Skocz do głównej treści strony
Prowincja

O św. Marcinie i św. Franciszku

Utworzono: 11-11-2017

11 listopada Kościół wspomina św. Marcina, który oddał żebrakowi połowę swego płaszcza. W nocy ukazał mu się Chrystus odziany w tę właśnie szatę i mówiący do aniołów: „To Marcin okrył mnie swoim płaszczem”. Tomasz z Celano przywołuje go w opowieści o św. Franciszku. 

Uwolniony z więzów, po upływie krótkiego czasu, stał się bardzo dobrotliwy dla potrzebujących. Mocno już stał na stanowisku, że nie odwróci swej twarzy od żadnego biedaka, który prosić będzie ze względu na miłość Boga. Pewnego dnia spotkał ubogiego rycerza, prawie nagiego. Tknięty litością, dla miłości Chrystusa, hojnym gestem dał mu swoje własne szaty, starannie sporządzone, w które był ubrany.

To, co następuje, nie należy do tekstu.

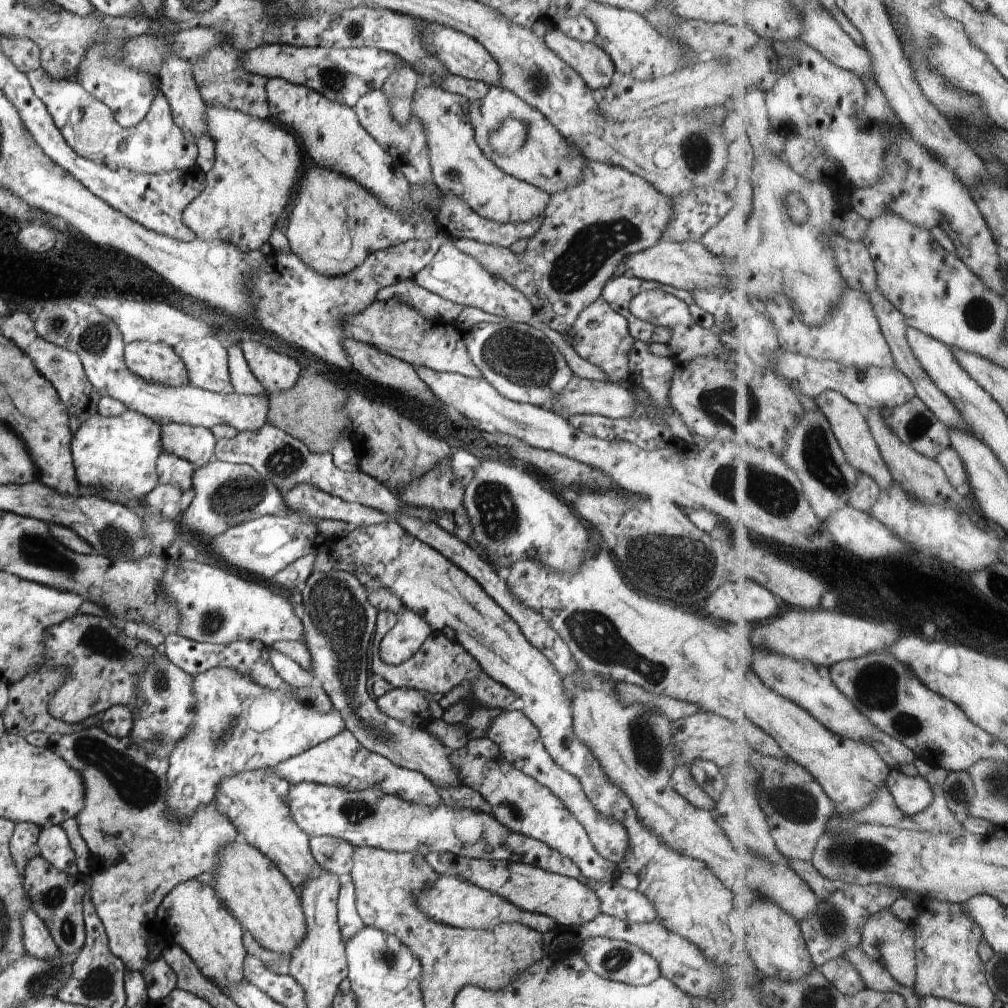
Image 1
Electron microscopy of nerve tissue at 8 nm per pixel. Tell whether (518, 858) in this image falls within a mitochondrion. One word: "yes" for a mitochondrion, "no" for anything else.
no

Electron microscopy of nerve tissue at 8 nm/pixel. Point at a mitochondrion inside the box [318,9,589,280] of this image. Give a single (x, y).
(537, 78)

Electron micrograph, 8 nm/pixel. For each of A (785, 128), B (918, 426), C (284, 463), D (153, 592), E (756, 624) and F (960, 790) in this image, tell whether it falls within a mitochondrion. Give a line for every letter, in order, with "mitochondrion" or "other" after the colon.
A: other
B: mitochondrion
C: mitochondrion
D: other
E: other
F: mitochondrion

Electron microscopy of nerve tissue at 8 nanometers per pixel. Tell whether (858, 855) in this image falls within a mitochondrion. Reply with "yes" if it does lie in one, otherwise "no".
yes

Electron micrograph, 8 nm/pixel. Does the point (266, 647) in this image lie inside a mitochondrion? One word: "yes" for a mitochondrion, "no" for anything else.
no

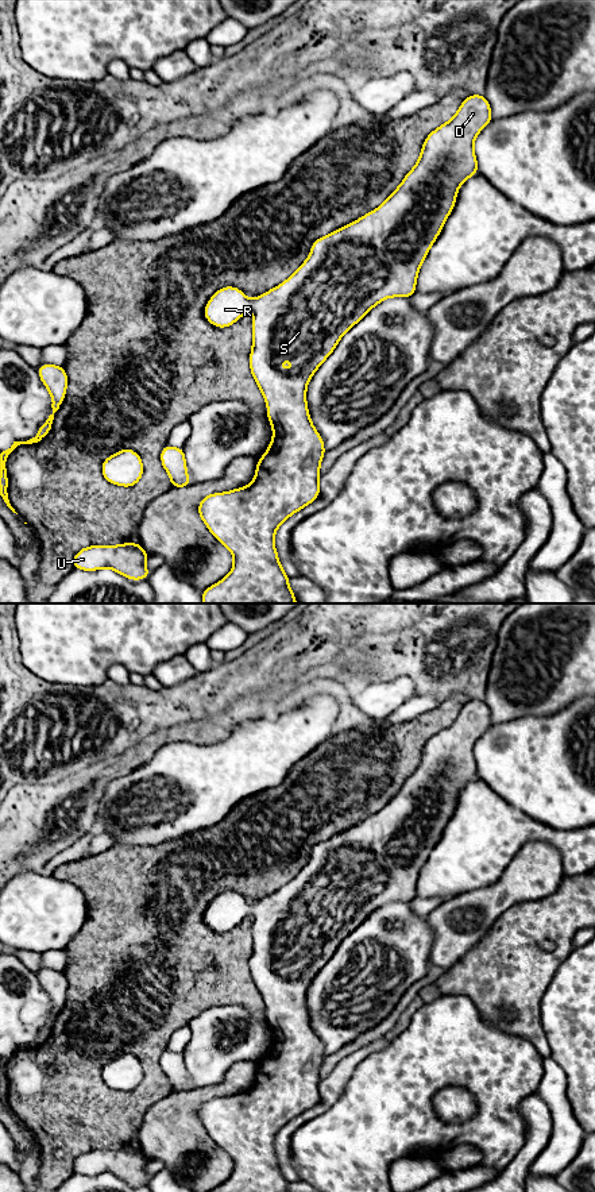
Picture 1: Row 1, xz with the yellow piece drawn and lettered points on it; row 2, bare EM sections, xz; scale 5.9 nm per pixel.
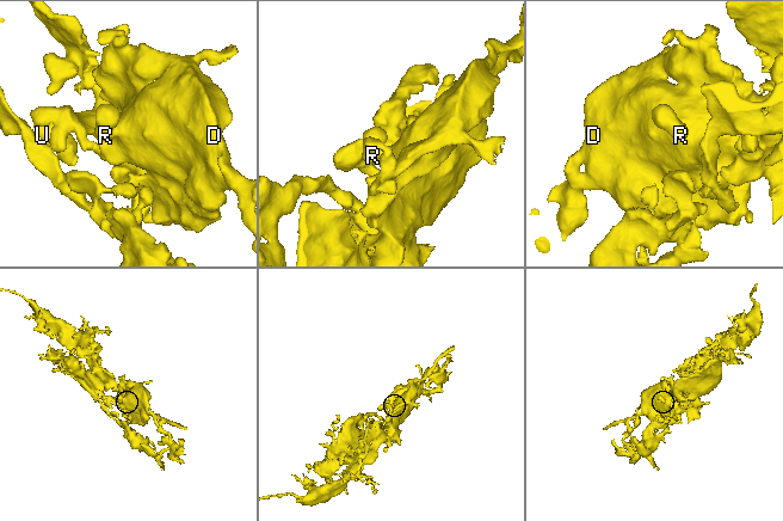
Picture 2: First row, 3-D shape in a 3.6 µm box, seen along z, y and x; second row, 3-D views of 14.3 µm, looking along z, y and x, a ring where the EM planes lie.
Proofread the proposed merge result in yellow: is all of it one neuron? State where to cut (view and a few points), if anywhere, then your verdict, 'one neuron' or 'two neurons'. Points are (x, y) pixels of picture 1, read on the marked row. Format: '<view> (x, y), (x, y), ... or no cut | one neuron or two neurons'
no cut | one neuron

Czyż uczynił coś mniej od świętego Marcina? Obaj mieli ten sam zamiar i spełnili taki sam uczynek, wszakże różnili się sposobem. Franciszek dał najpierw szaty, a potem resztę; tamten odwrotnie, najpierw rozdał wszystko, a na końcu szaty. Obydwaj żyli na świecie jako ubodzy i skromni, obaj też weszli do nieba jako bogaci. Marcin, rycerz choć ubogi, ubrał biednego przeciętym płaszczem; Franciszek, nie rycerz choć bogaty, ubrał biednego rycerza w całkowite odzienie.

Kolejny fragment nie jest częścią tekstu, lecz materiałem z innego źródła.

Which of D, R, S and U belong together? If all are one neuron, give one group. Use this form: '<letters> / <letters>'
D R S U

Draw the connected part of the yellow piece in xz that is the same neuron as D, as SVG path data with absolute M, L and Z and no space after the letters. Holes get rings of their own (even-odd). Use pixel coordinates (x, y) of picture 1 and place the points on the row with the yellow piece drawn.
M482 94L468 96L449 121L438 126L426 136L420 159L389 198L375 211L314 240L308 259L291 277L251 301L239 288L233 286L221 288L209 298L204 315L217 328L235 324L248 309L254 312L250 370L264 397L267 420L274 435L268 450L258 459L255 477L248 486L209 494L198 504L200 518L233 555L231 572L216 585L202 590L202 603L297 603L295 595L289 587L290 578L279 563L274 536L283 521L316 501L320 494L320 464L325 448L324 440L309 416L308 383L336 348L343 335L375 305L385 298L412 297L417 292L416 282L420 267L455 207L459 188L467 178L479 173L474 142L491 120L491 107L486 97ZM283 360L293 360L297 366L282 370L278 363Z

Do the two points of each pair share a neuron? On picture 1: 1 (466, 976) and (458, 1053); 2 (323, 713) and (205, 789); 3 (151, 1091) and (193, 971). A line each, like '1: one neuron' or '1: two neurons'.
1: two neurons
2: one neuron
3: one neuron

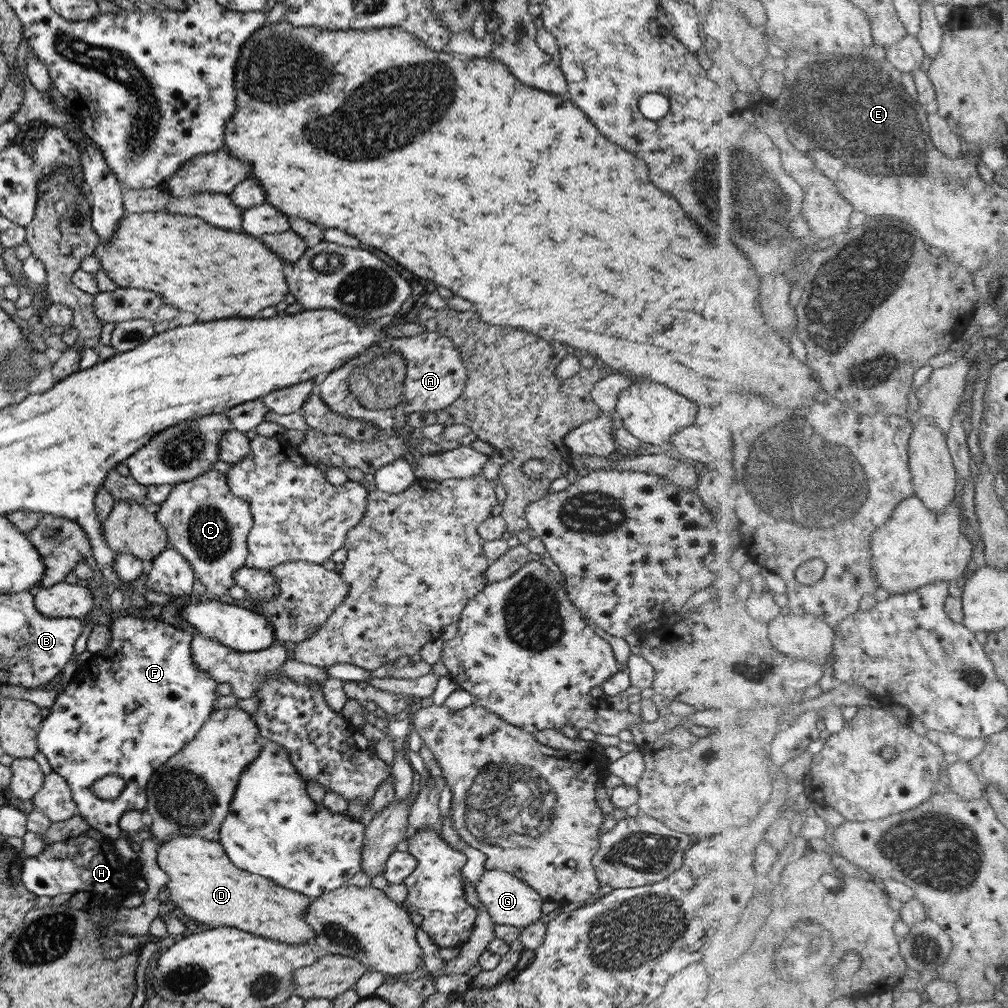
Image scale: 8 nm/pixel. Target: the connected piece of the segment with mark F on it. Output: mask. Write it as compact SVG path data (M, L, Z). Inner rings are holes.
M127 612L122 616L107 617L105 618L105 622L108 623L110 630L109 644L103 650L90 653L89 658L81 664L80 668L75 669L70 682L55 697L47 716L42 718L39 730L37 731L36 745L38 751L45 756L47 762L50 764L51 771L56 772L61 778L64 778L67 786L69 786L73 803L75 803L75 807L77 808L75 814L87 822L91 829L99 831L103 839L113 843L115 839L119 839L122 836L118 825L121 816L128 811L144 811L147 801L147 798L145 798L146 784L149 777L154 773L154 770L164 762L167 762L168 758L177 754L197 734L200 726L214 711L213 702L219 696L215 693L215 686L217 686L218 682L214 678L211 678L207 671L196 667L196 664L192 661L190 651L192 636L186 631L157 621L157 619L137 617ZM106 774L116 774L124 782L123 790L121 790L115 800L97 800L91 792L92 784Z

Obydwaj po wypełnieniu nakazu Chrystusowego zasłużyli na nawiedzenie przez Chrystusa za pomocą wizji, przy czym pierwszy został pochwalony za doskonałość, a drugi jak najłaskawiej zaproszony do tego, czego mu jeszcze brakowało, do doskonałości.

Wkrótce bowiem ukazuje mu się w wizji wspaniały pałac, w którym spostrzega różny sprzęt zbrojeniowy i bardzo piękną oblubienicę. W czasie snu Franciszek zostaje zawołany po imieniu i pociągnięty obietnicą otrzymania tego wszystkiego. Dlatego chce pójść do Apulii, aby dostąpić zaszczytnego stanu rycerskiego. Cielesny duch dyktuje mu cielesne rozumienie doznanej wizji, podczas gdy w skarbcu mądrości Bożej kryje się sens o wiele szczytniejszy.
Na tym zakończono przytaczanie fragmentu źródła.